Timeline of Sexual Orientation and Medicine - 20th Century

20th Century

1948

  • Sexual Behavior in the Human Male, the first "Kinsey Report", is published by Dr. Alfred Kinsey

1957

  • The Society for the Scientific Study of Sexuality is founded to encourage the rigorous systematic study of sexuality.

1974

  • The American Psychiatric Association votes to remove homosexuality from the Diagnostic and Statistical Manual of Mental Disorders (DSM).

1977

  • The Bay Area Physicians for Human Rights is founded in San Francisco as a support group for gay and lesbian medical students, residents, and other health care providers. The group claims to be the first LGBT medical society in the US.

1981

  • The Gay and Lesbian Medical Association is founded 1981 as the American Association of Physicians for Human Rights.
  • The first cases of Gay related immunodeficiency, now known as AIDS, were first reported 5 June 1981, when the US Centers for Disease Control and Prevention recorded a cluster of Pneumocystis carinii pneumonia in five homosexual men in Los Angeles.

1987

  • The diagnosis of Ego-dystonic sexual orientation is dropped from the DSM.

1992

  • The World health organization replaces its categorization of homosexuality as a mental illness with the diagnosis of ego-dystonic homosexuality.

1993

  • Dr.
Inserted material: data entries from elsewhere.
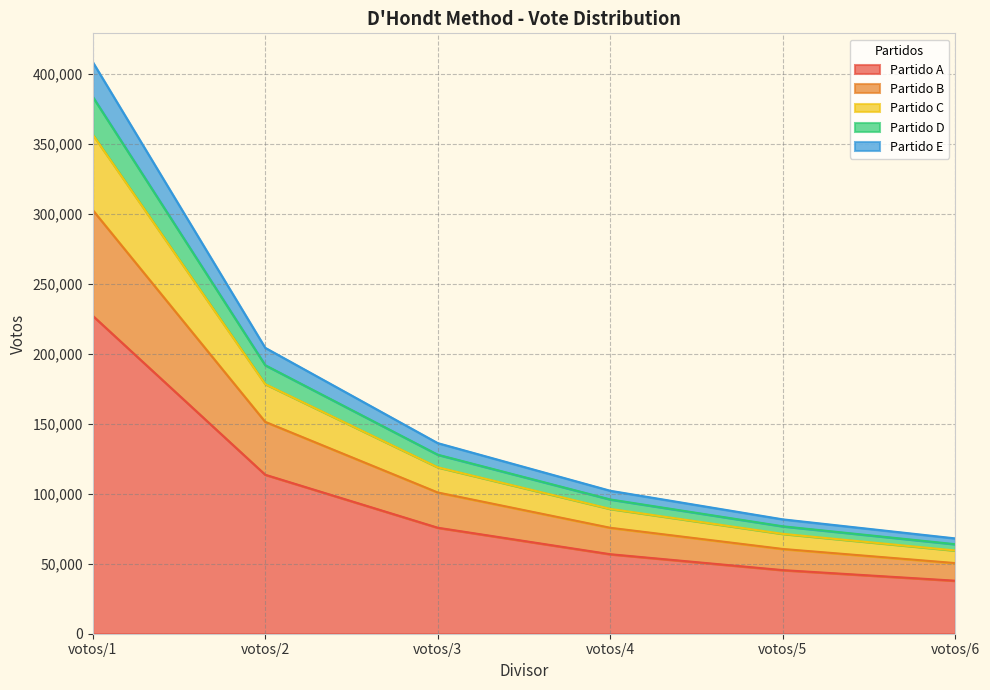

Is the value of Partido B at votos/6 greater than the value of Partido A at votos/3?

No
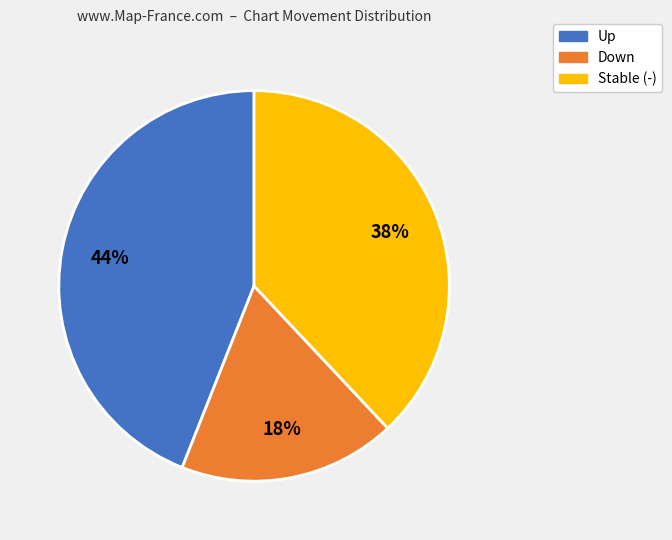

Is there a majority slice in this chart?

No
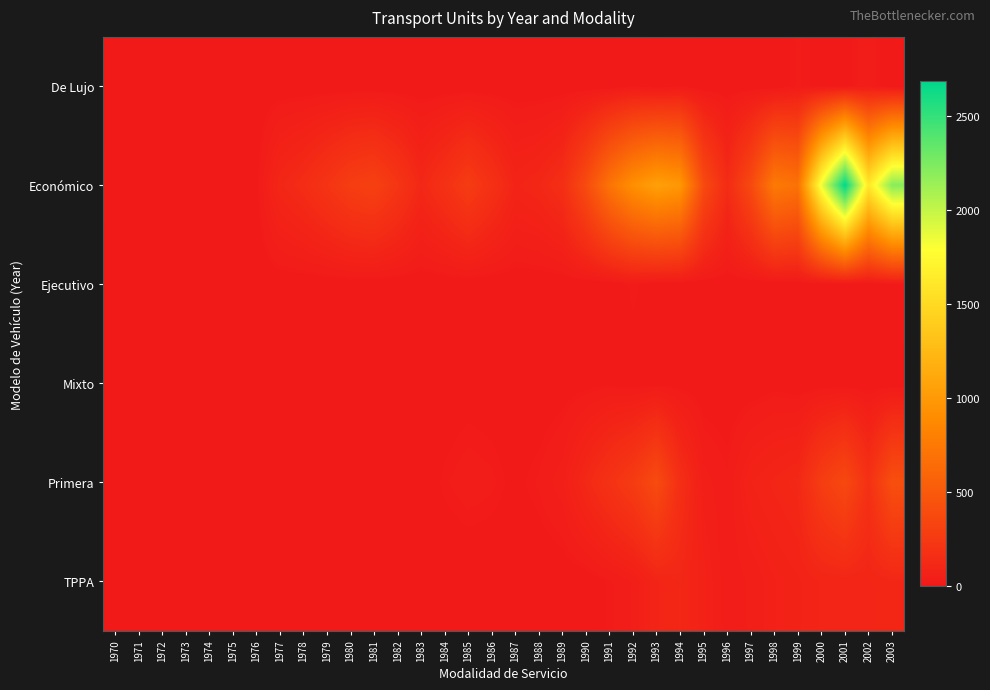

At which category is the sum across all series the highest?

2001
Dean Hamer publishes a paper suggesting a genetic component to sexual orientation.

1995

  • Saquinavir, the first protease inhibitor is approved for public use by the FDA. HAART radically changes the prognosis of HIV/AIDS.

1996

  • The US Department of Defense includes homosexuality in a list of "mental disorders," in a document known as "directive 1332.38: physical disability evaluation."